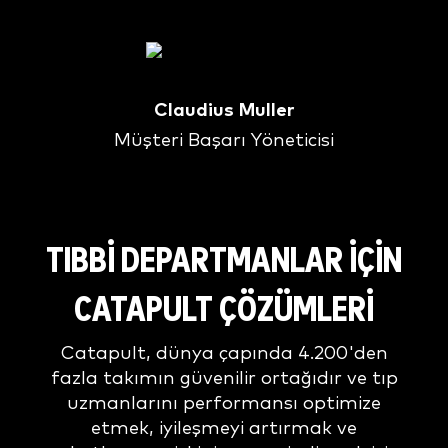
Claudius Muller
Müşteri Başarı Yöneticisi
TIBBI DEPARTMANLAR IÇIN
CATAPULT ÇÖZÜMLERI
Catapult, dünya çapında 4.200'den
fazla takımın güvenilir ortağıdır ve tıp
uzmanlarını performansı optimize
etmek, iyileşmeyi artırmak ve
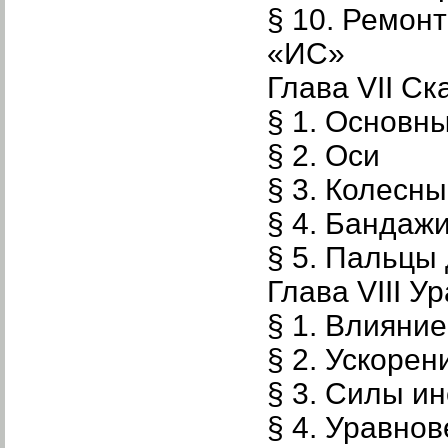
§ 10. Ремон
«ИС»
Глава VII Ск
§ 1. Основн
§ 2. Оси
§ 3. Колесн
§ 4. Бандаж
§ 5. Пальцы
Глава VIII 
§ 1. Влияни
§ 2. Ускоре
§ 3. Силы и
§ 4. Уравно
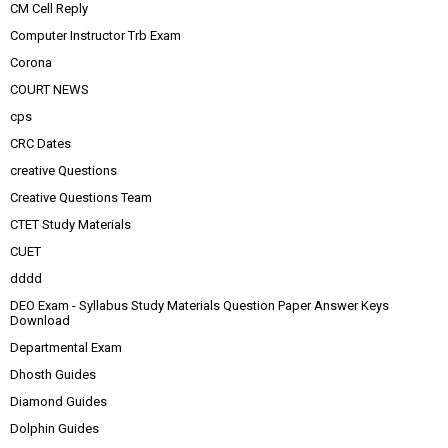
CM Cell Reply
Computer Instructor Trb Exam
Corona
COURT NEWS
cps
CRC Dates
creative Questions
Creative Questions Team
CTET Study Materials
CUET
dddd
DEO Exam - Syllabus Study Materials Question Paper Answer Keys
Download
Departmental Exam
Dhosth Guides
Diamond Guides
Dolphin Guides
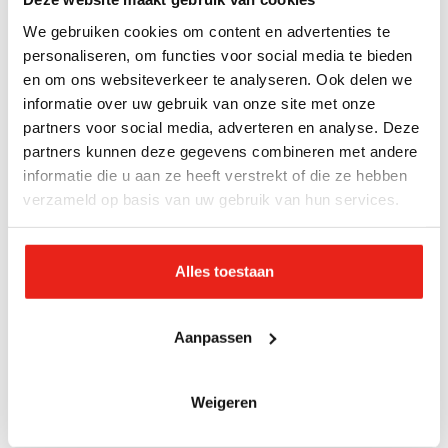
Onderzoeksvragen per cliënt
We gebruiken cookies om content en advertenties te
personaliseren, om functies voor social media te bieden
Maken alle zes bovengenoemde aspecten
en om ons websiteverkeer te analyseren. Ook delen we
onderdeel uit van de anamnese en/of risico-
informatie over uw gebruik van onze site met onze
inventarisatie en analyse bij de start van de
partners voor social media, adverteren en analyse. Deze
zorg?
partners kunnen deze gegevens combineren met andere
informatie die u aan ze heeft verstrekt of die ze hebben
Zijn de geïnventariseerde problemen
verzameld op basis van uw gebruik van hun services.
besproken met de cliënten en eventueel met
familie en is in de rapportage duidelijk te
vinden wat zij willen?
Alles toestaan
Indien geconstateerd is dat een van de
aspecten een zorgprobleem en/of risico
Aanpassen
vormt, zijn deze aspecten in overleg met de
cliënt onderdeel geworden van het zorgplan?
Weigeren
Is er uitvoering gegeven aan preventieve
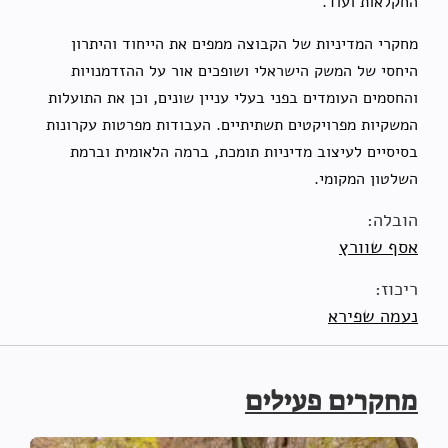
החקלאות ועוד.
מחקרי המדיניות של הקבוצה ממפים את הייחוד והיתרון
היחסי של המשק הישראלי ושופכים אור על ההזדמנויות
והחסמים העומדים בפני בעלי עניין שונים, וכן את התועלות
המשקיות מפרויקטים תשתיתיים. העבודות מפרטות עקרונות
בסיסיים לעיצוב מדיניות תומכת, ברמה הלאומית וברמת
השלטון המקומי.
הובלה:
אסף שוורץ
ריכוז:
נעמה שפירא
מחקרים פעילים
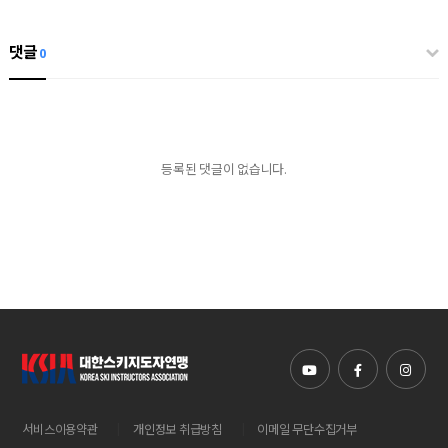
댓글
0
등록된 댓글이 없습니다.
|
|
서비스이용약관
개인정보 취급방침
이메일 무단수집거부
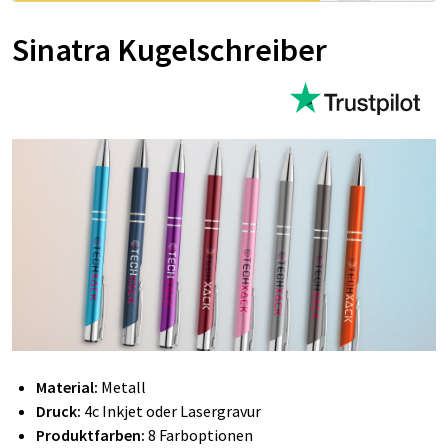
Sinatra Kugelschreiber
Material:
Metall
Druck:
4c Inkjet oder Lasergravur
Produktfarben:
8 Farboptionen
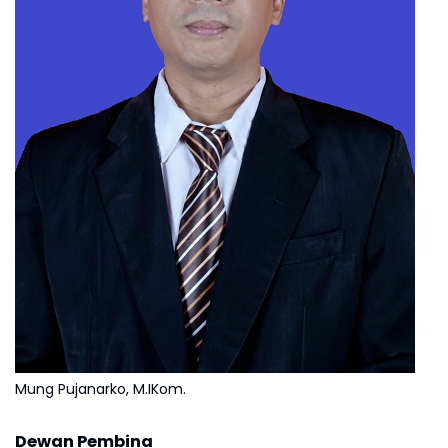
Mung Pujanarko, M.IKom.
Dewan Pembina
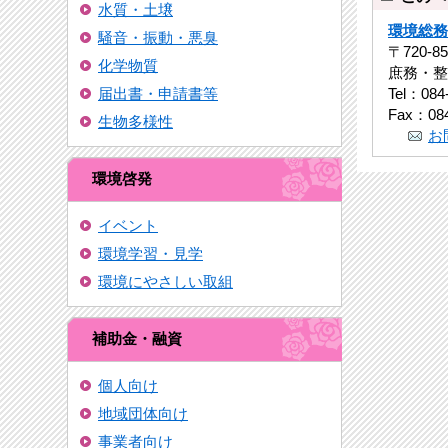
水質・土壌
環境総務
騒音・振動・悪臭
〒720-
化学物質
庶務・整
Tel：084
届出書・申請書等
Fax：084
生物多様性
お
環境啓発
イベント
環境学習・見学
環境にやさしい取組
補助金・融資
個人向け
地域団体向け
事業者向け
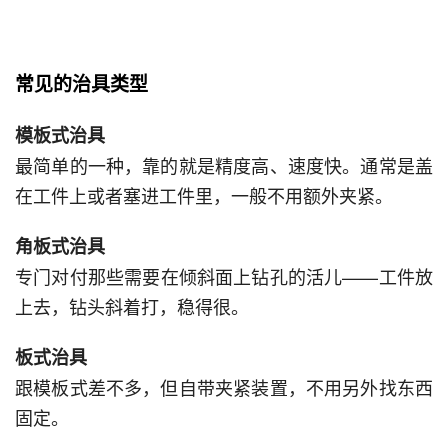
常见的治具类型
模板式治具
最简单的一种，靠的就是精度高、速度快。通常是盖
在工件上或者塞进工件里，一般不用额外夹紧。
角板式治具
专门对付那些需要在倾斜面上钻孔的活儿——工件放
上去，钻头斜着打，稳得很。
板式治具
跟模板式差不多，但自带夹紧装置，不用另外找东西
固定。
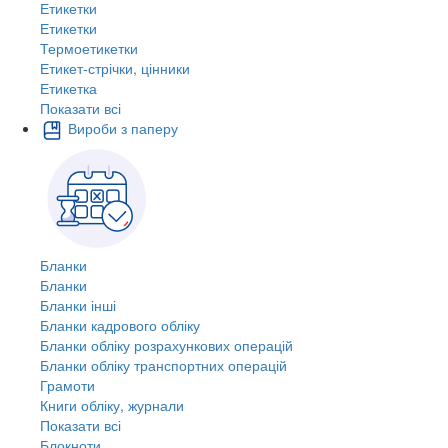
Етикетки
Етикетки
Термоетикетки
Етикет-стрічки, цінники
Етикетка
Показати всі
Вироби з паперу
Бланки
Бланки
Бланки інші
Бланки кадрового обліку
Бланки обліку розрахункових операцій
Бланки обліку транспортних операцій
Грамоти
Книги обліку, журнали
Показати всі
Блокноти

TASK GOAL: Give the entries again without a single change, but with no pictures.

REPLY TO THE TASK:
Claudius Muller
Müşteri Başarı Yöneticisi
TIBBI DEPARTMANLAR IÇIN
CATAPULT ÇÖZÜMLERI
Catapult, dünya çapında 4.200'den
fazla takımın güvenilir ortağıdır ve tıp
uzmanlarını performansı optimize
etmek, iyileşmeyi artırmak ve
§ 10. Ремон
«ИС»
Глава VII Ск
§ 1. Основн
§ 2. Оси
§ 3. Колесн
§ 4. Бандаж
§ 5. Пальцы
Глава VIII 
§ 1. Влияни
§ 2. Ускоре
§ 3. Силы и
§ 4. Уравно
CM Cell Reply
Computer Instructor Trb Exam
Corona
COURT NEWS
cps
CRC Dates
creative Questions
Creative Questions Team
CTET Study Materials
CUET
dddd
DEO Exam - Syllabus Study Materials Question Paper Answer Keys
Download
Departmental Exam
Dhosth Guides
Diamond Guides
Dolphin Guides
Onderzoeksvragen per cliënt
We gebruiken cookies om content en advertenties te
personaliseren, om functies voor social media te bieden
Maken alle zes bovengenoemde aspecten
en om ons websiteverkeer te analyseren. Ook delen we
onderdeel uit van de anamnese en/of risico-
informatie over uw gebruik van onze site met onze
inventarisatie en analyse bij de start van de
partners voor social media, adverteren en analyse. Deze
zorg?
partners kunnen deze gegevens combineren met andere
informatie die u aan ze heeft verstrekt of die ze hebben
Zijn de geïnventariseerde problemen
verzameld op basis van uw gebruik van hun services.
besproken met de cliënten en eventueel met
familie en is in de rapportage duidelijk te
vinden wat zij willen?
Alles toestaan
Indien geconstateerd is dat een van de
aspecten een zorgprobleem en/of risico
Aanpassen
vormt, zijn deze aspecten in overleg met de
cliënt onderdeel geworden van het zorgplan?
Weigeren
Is er uitvoering gegeven aan preventieve
החקלאות ועוד.
מחקרי המדיניות של הקבוצה ממפים את הייחוד והיתרון
היחסי של המשק הישראלי ושופכים אור על ההזדמנויות
והחסמים העומדים בפני בעלי עניין שונים, וכן את התועלות
המשקיות מפרויקטים תשתיתיים. העבודות מפרטות עקרונות
בסיסיים לעיצוב מדיניות תומכת, ברמה הלאומית וברמת
השלטון המקומי.
הובלה:
אסף שוורץ
ריכוז:
נעמה שפירא
מחקרים פעילים
댓글
0
등록된 댓글이 없습니다.
|
|
서비스이용약관
개인정보 취급방침
이메일 무단수집거부
Sinatra Kugelschreiber
Material:
Metall
Druck:
4c Inkjet oder Lasergravur
Produktfarben:
8 Farboptionen
Mung Pujanarko, M.IKom.
Dewan Pembina
水質・土壌
環境総務
騒音・振動・悪臭
〒720-
化学物質
庶務・整
Tel：084
届出書・申請書等
Fax：084
生物多様性
お
環境啓発
イベント
環境学習・見学
環境にやさしい取組
補助金・融資
個人向け
地域団体向け
事業者向け
常见的治具类型
模板式治具
最简单的一种，靠的就是精度高、速度快。通常是盖
在工件上或者塞进工件里，一般不用额外夹紧。
角板式治具
专门对付那些需要在倾斜面上钻孔的活儿——工件放
上去，钻头斜着打，稳得很。
板式治具
跟模板式差不多，但自带夹紧装置，不用另外找东西
固定。
Етикетки
Етикетки
Термоетикетки
Етикет-стрічки, цінники
Етикетка
Показати всі
Вироби з паперу
Бланки
Бланки
Бланки інші
Бланки кадрового обліку
Бланки обліку розрахункових операцій
Бланки обліку транспортних операцій
Грамоти
Книги обліку, журнали
Показати всі
Блокноти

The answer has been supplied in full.